Task instructions. Reproduce the listing below word for word, omitting the pictures.

Listed entries.
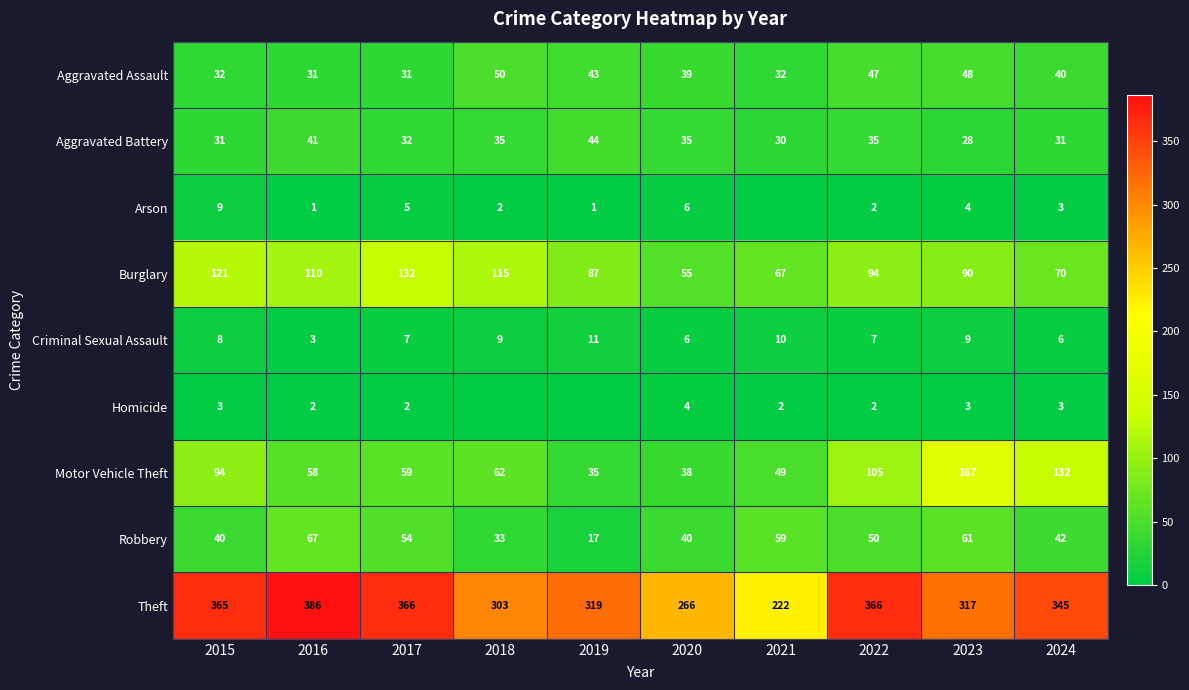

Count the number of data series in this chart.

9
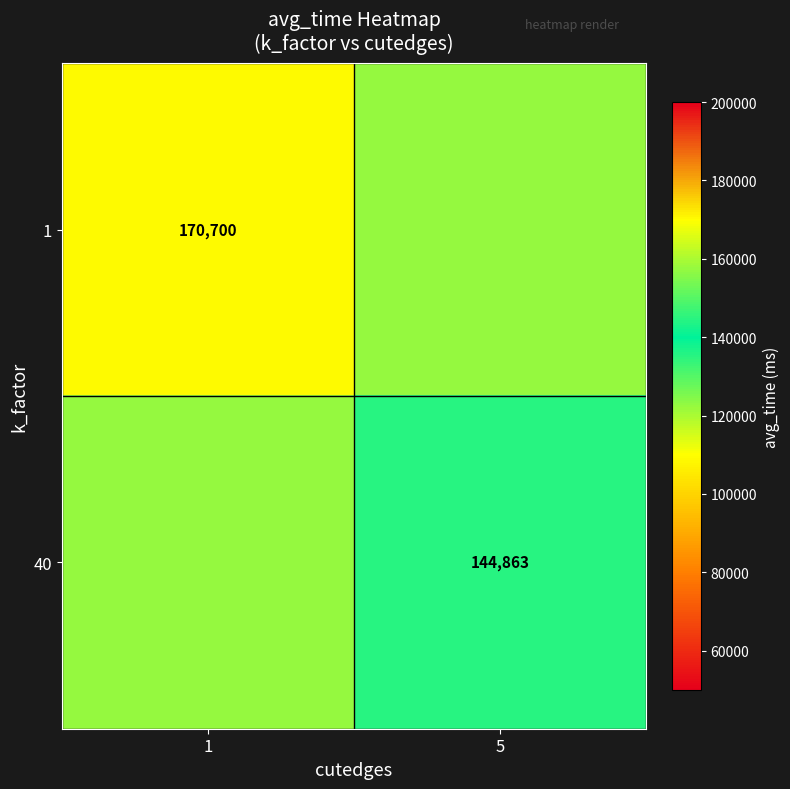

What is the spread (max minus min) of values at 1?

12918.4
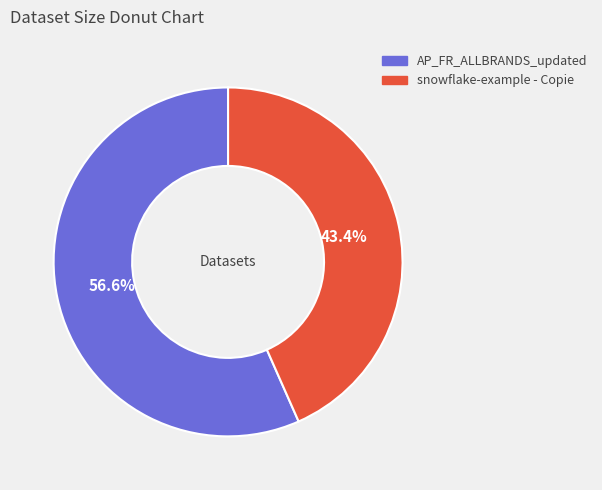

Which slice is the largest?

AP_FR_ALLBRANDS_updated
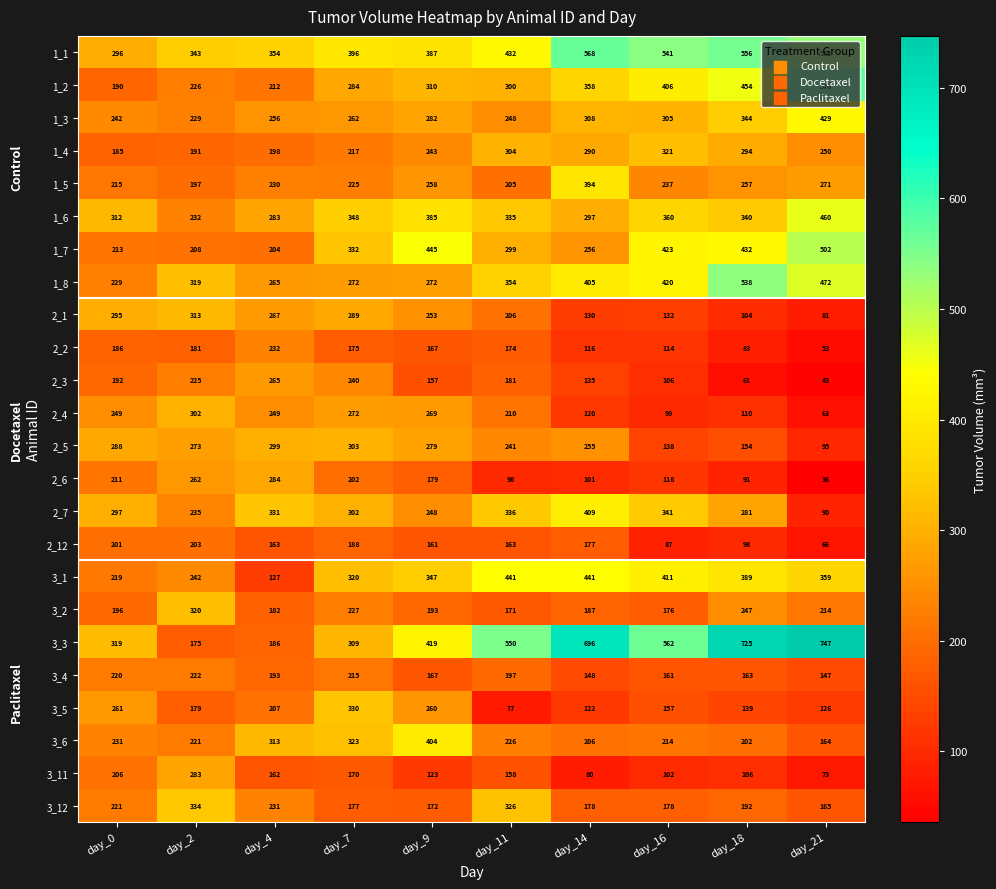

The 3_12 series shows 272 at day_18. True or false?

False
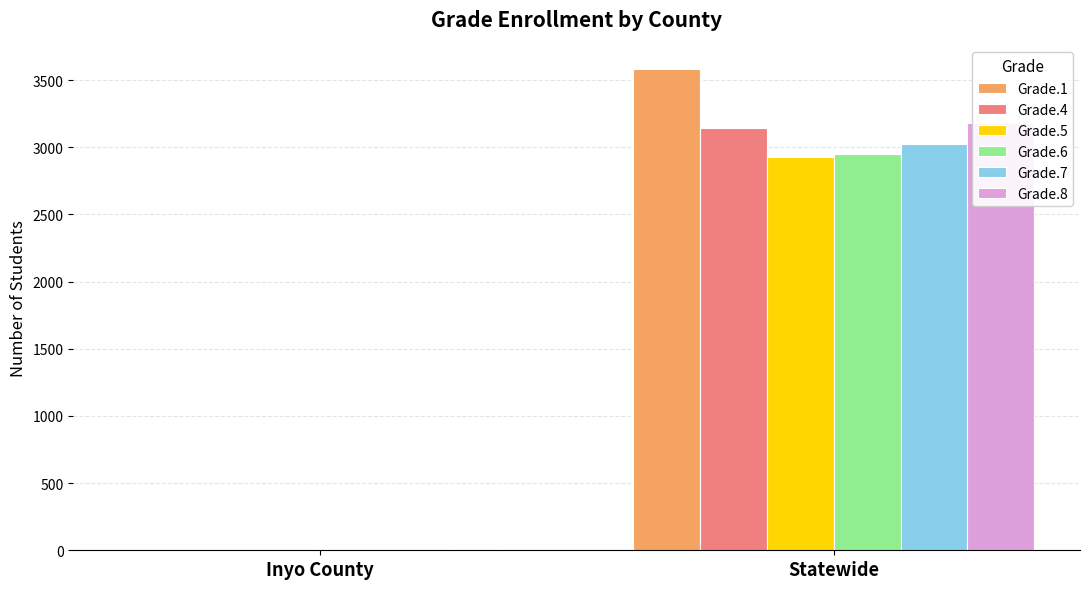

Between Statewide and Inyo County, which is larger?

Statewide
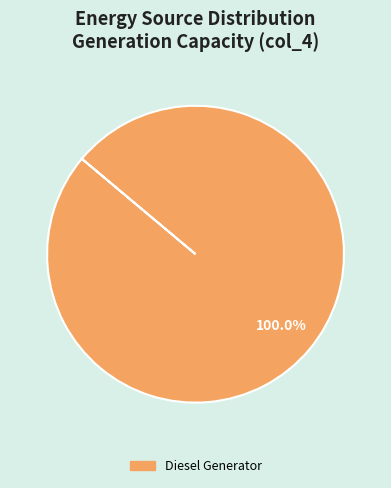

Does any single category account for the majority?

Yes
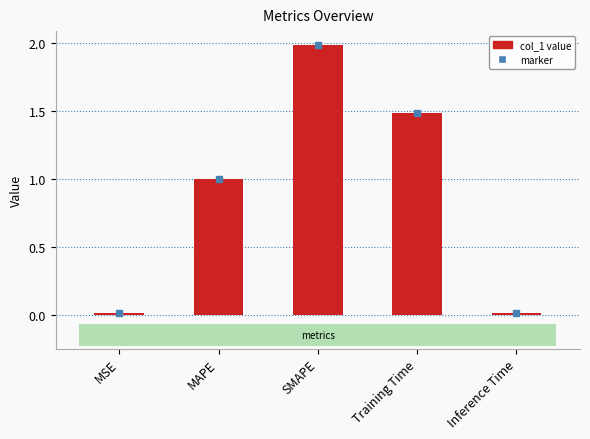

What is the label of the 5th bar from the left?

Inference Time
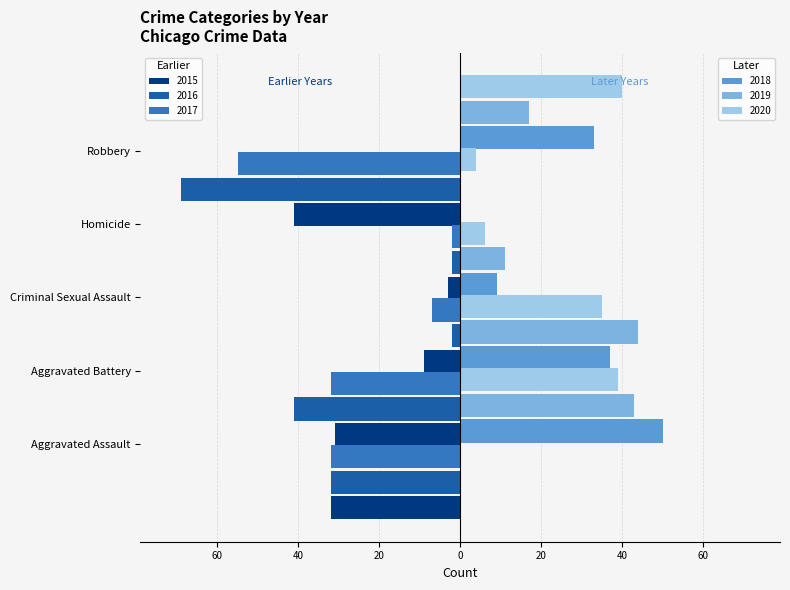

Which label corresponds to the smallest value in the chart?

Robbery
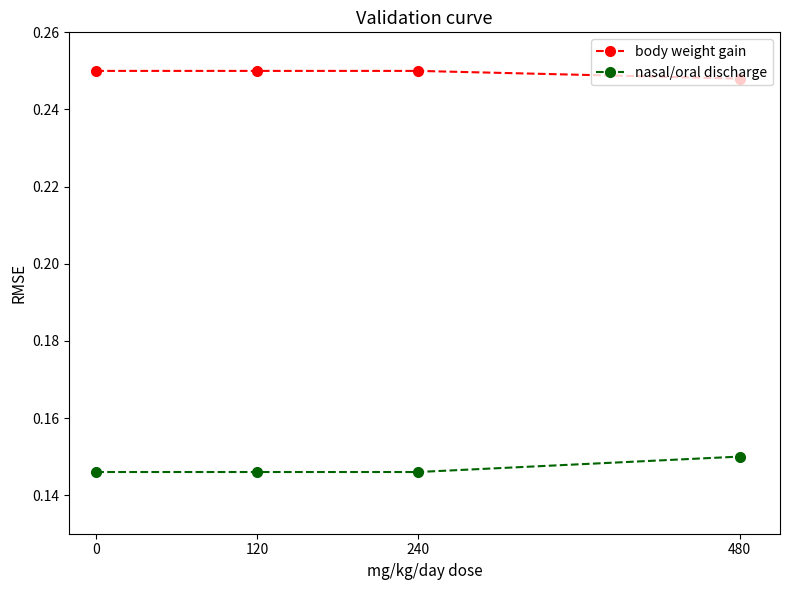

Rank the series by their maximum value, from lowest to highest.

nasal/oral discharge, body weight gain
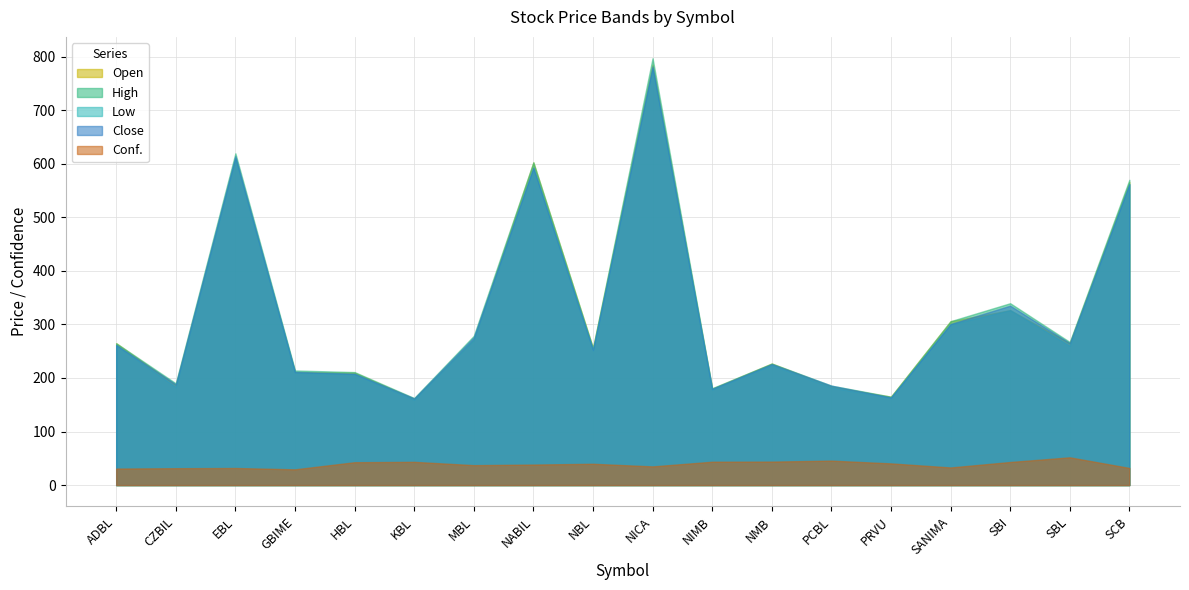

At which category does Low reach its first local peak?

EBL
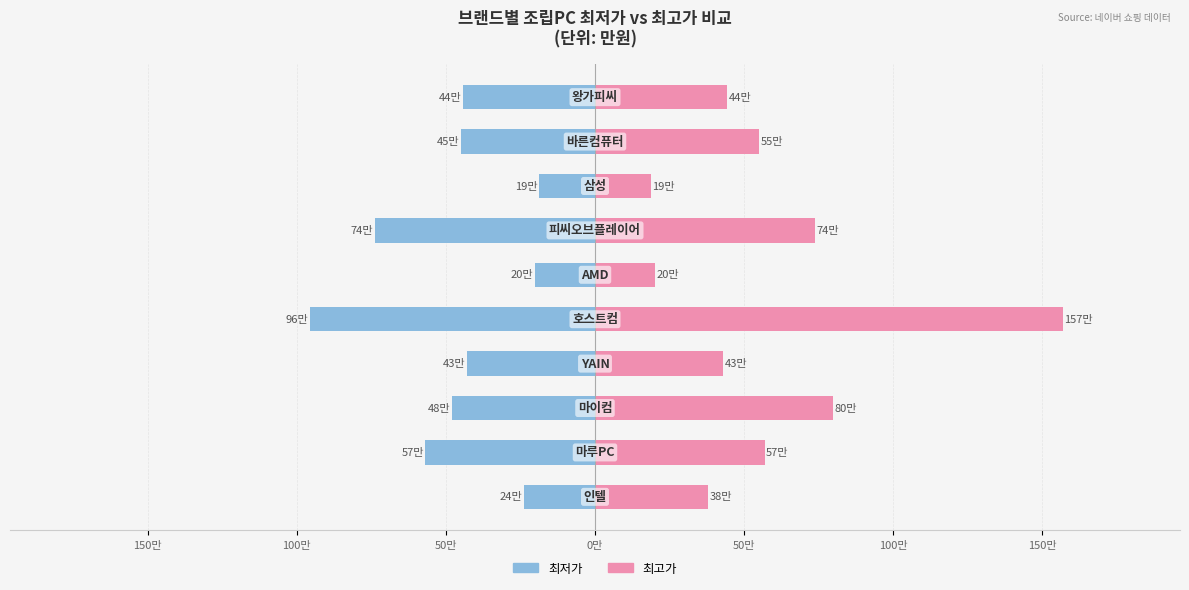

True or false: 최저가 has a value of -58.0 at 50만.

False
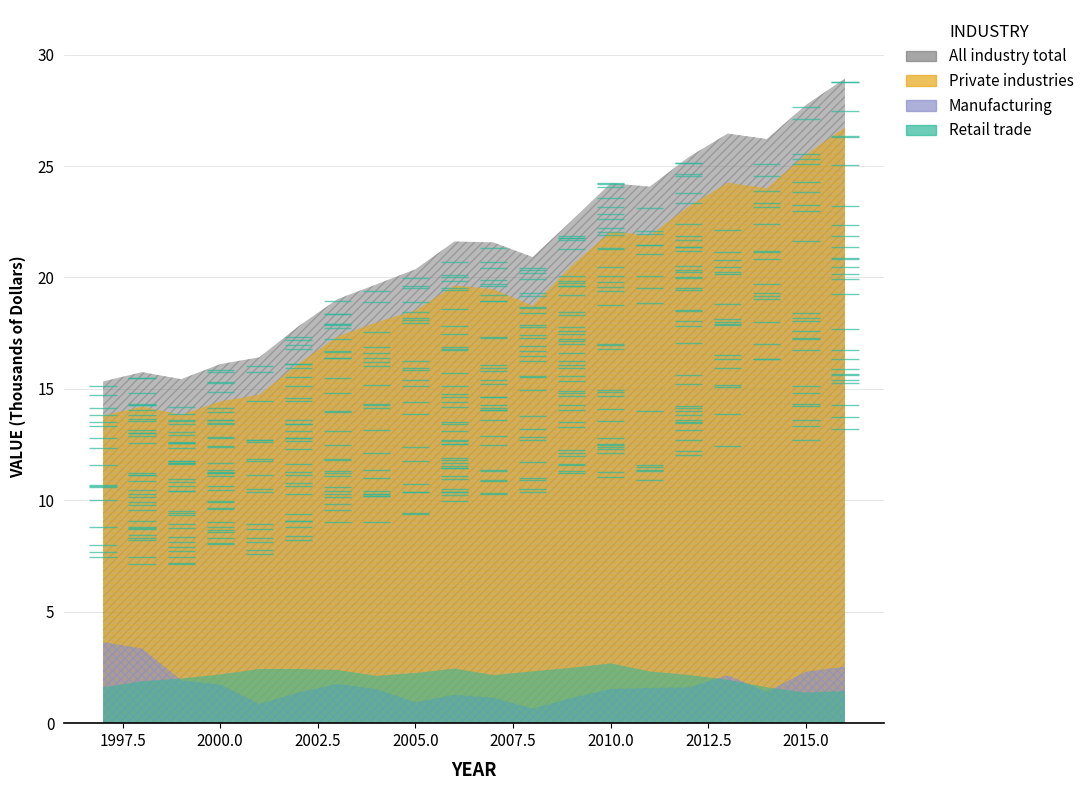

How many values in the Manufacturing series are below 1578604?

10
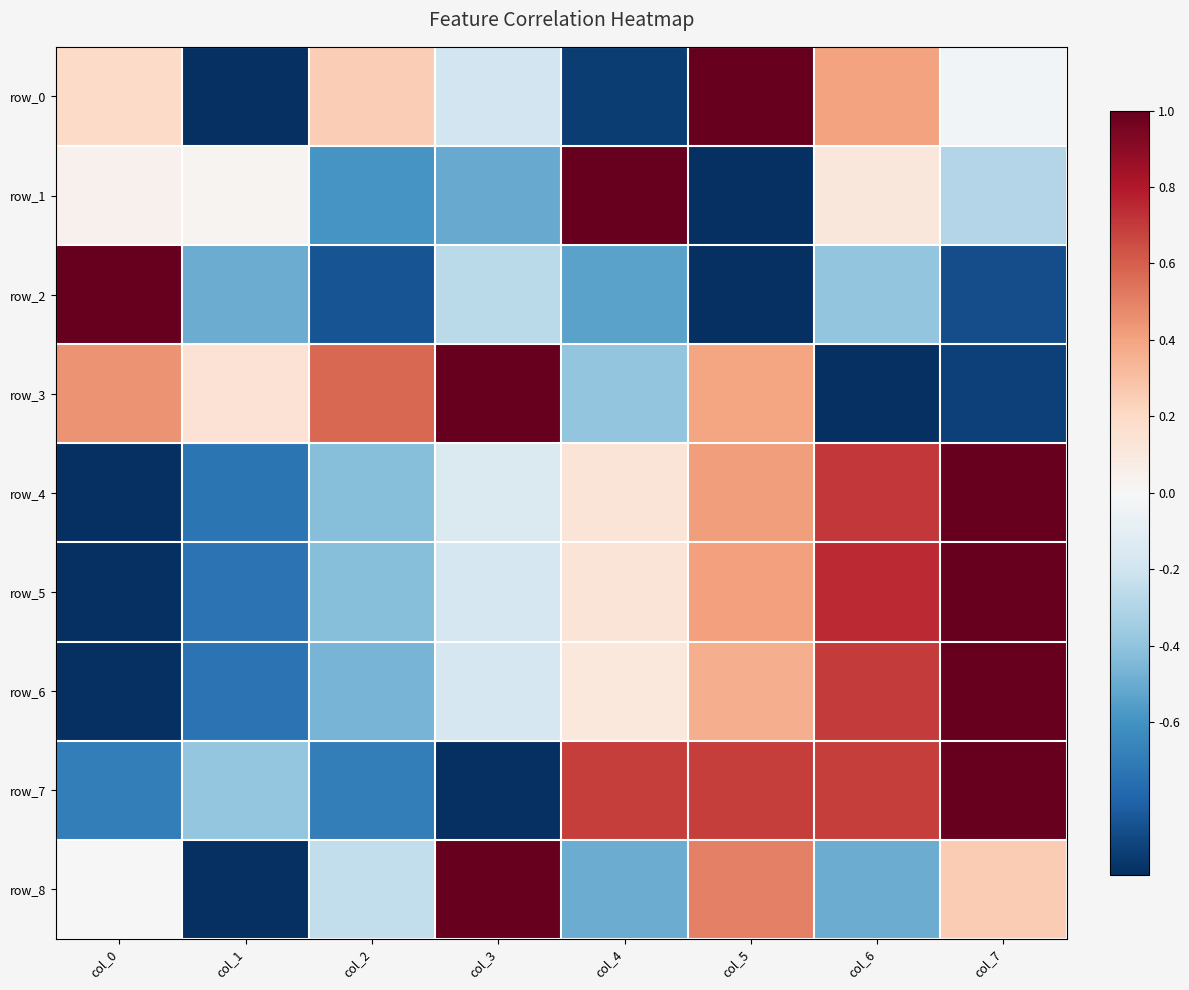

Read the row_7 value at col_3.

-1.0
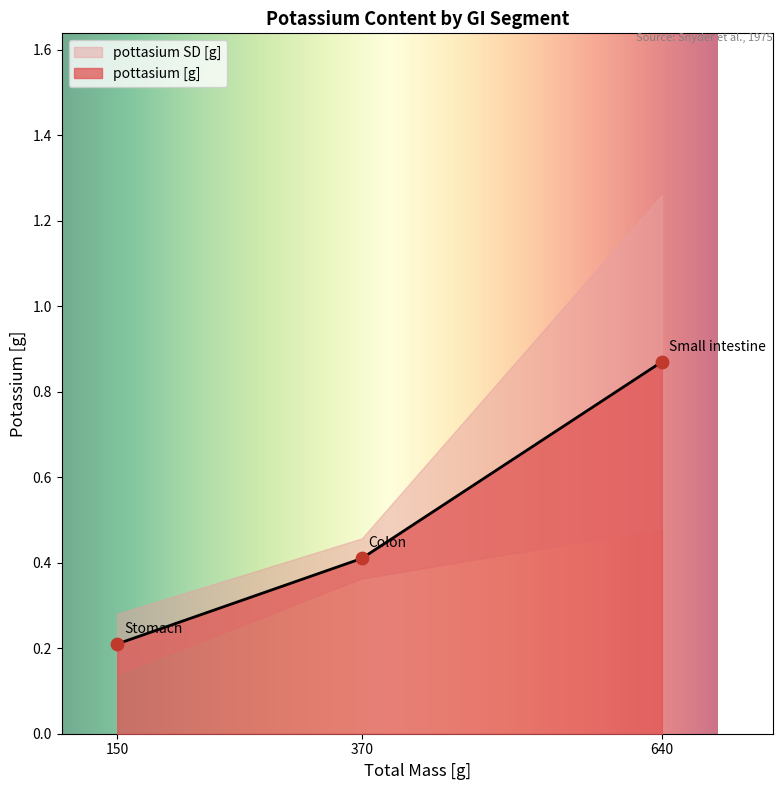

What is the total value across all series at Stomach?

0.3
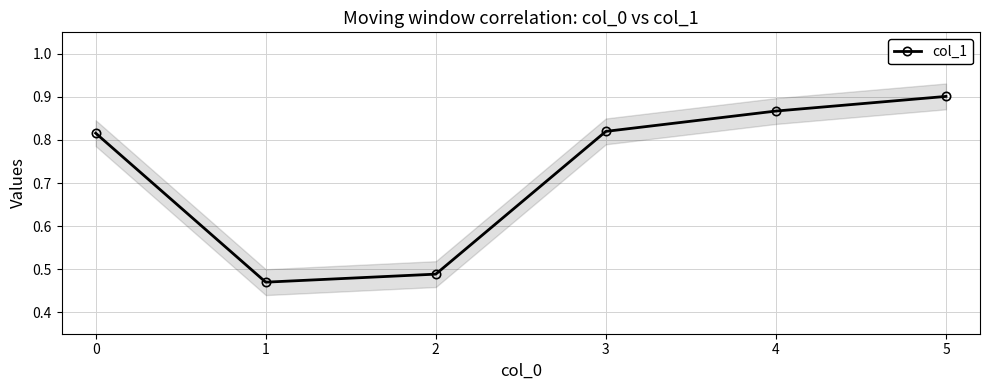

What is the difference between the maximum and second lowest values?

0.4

Task output.
Count the number of data series in this chart.

9

What is the spread (max minus min) of values at 1?

12918.4

Which slice is the largest?

AP_FR_ALLBRANDS_updated

The 3_12 series shows 272 at day_18. True or false?

False

Between Statewide and Inyo County, which is larger?

Statewide

Does any single category account for the majority?

Yes

What is the label of the 5th bar from the left?

Inference Time

Which label corresponds to the smallest value in the chart?

Robbery

Rank the series by their maximum value, from lowest to highest.

nasal/oral discharge, body weight gain

At which category does Low reach its first local peak?

EBL

True or false: 최저가 has a value of -58.0 at 50만.

False

How many values in the Manufacturing series are below 1578604?

10

Read the row_7 value at col_3.

-1.0

What is the total value across all series at Stomach?

0.3

What is the difference between the maximum and second lowest values?

0.4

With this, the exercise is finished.